# ASSIGNMENT
From the material below, pick out each line that contains the word "than", treating uppercase and lowercase as distinct.

# RECORDS FOR THIS EXERCISE
━━━━━━━━━━━━━━━━━━━━━━━━━━━━━━
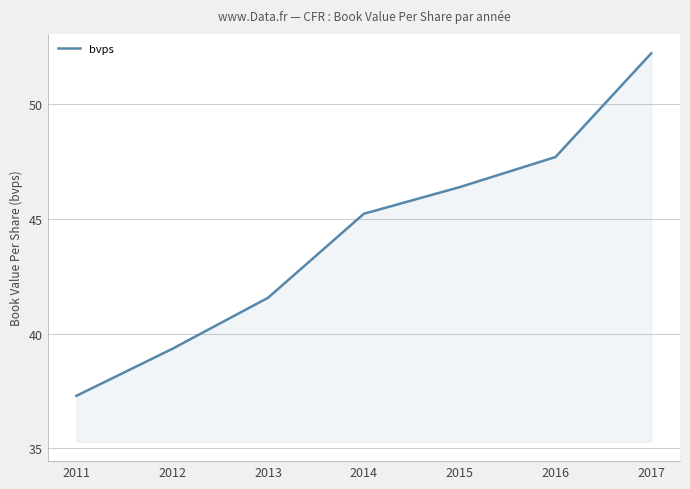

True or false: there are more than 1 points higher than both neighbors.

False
━━━━━━━━━━━━━━━━━━━━━━━━━━━━━━
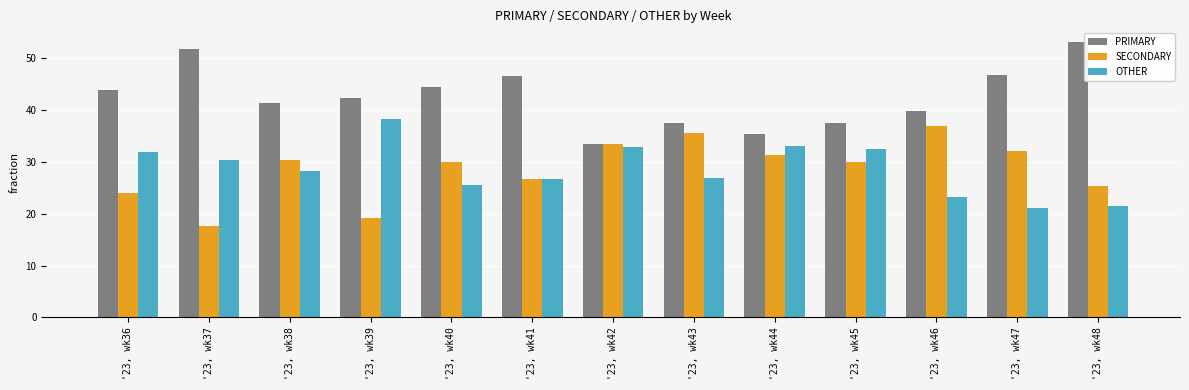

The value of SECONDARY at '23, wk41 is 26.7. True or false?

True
━━━━━━━━━━━━━━━━━━━━━━━━━━━━━━
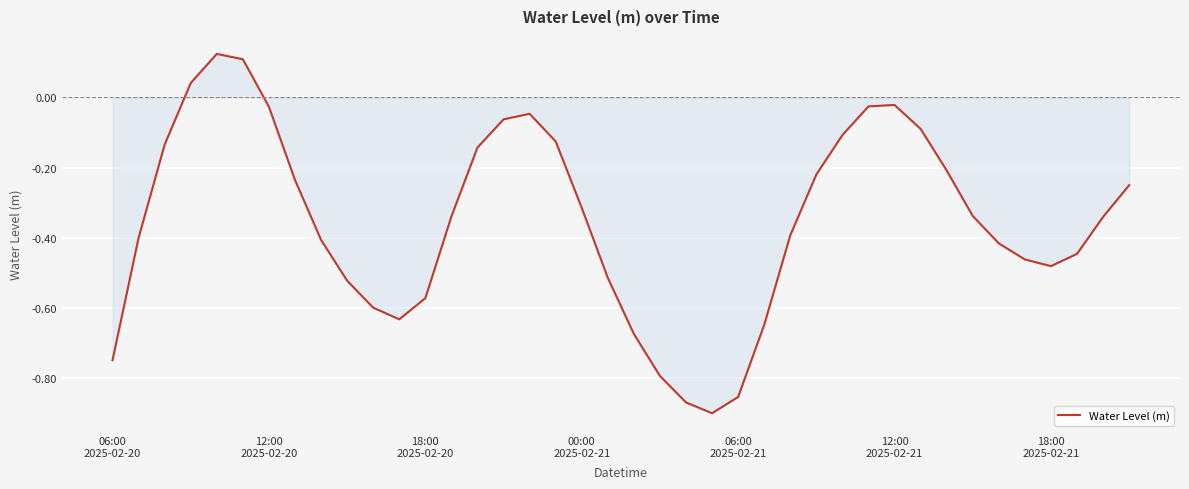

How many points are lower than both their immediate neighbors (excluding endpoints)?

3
━━━━━━━━━━━━━━━━━━━━━━━━━━━━━━
# EXPECTED ANSWER
True or false: there are more than 1 points higher than both neighbors.
How many points are lower than both their immediate neighbors (excluding endpoints)?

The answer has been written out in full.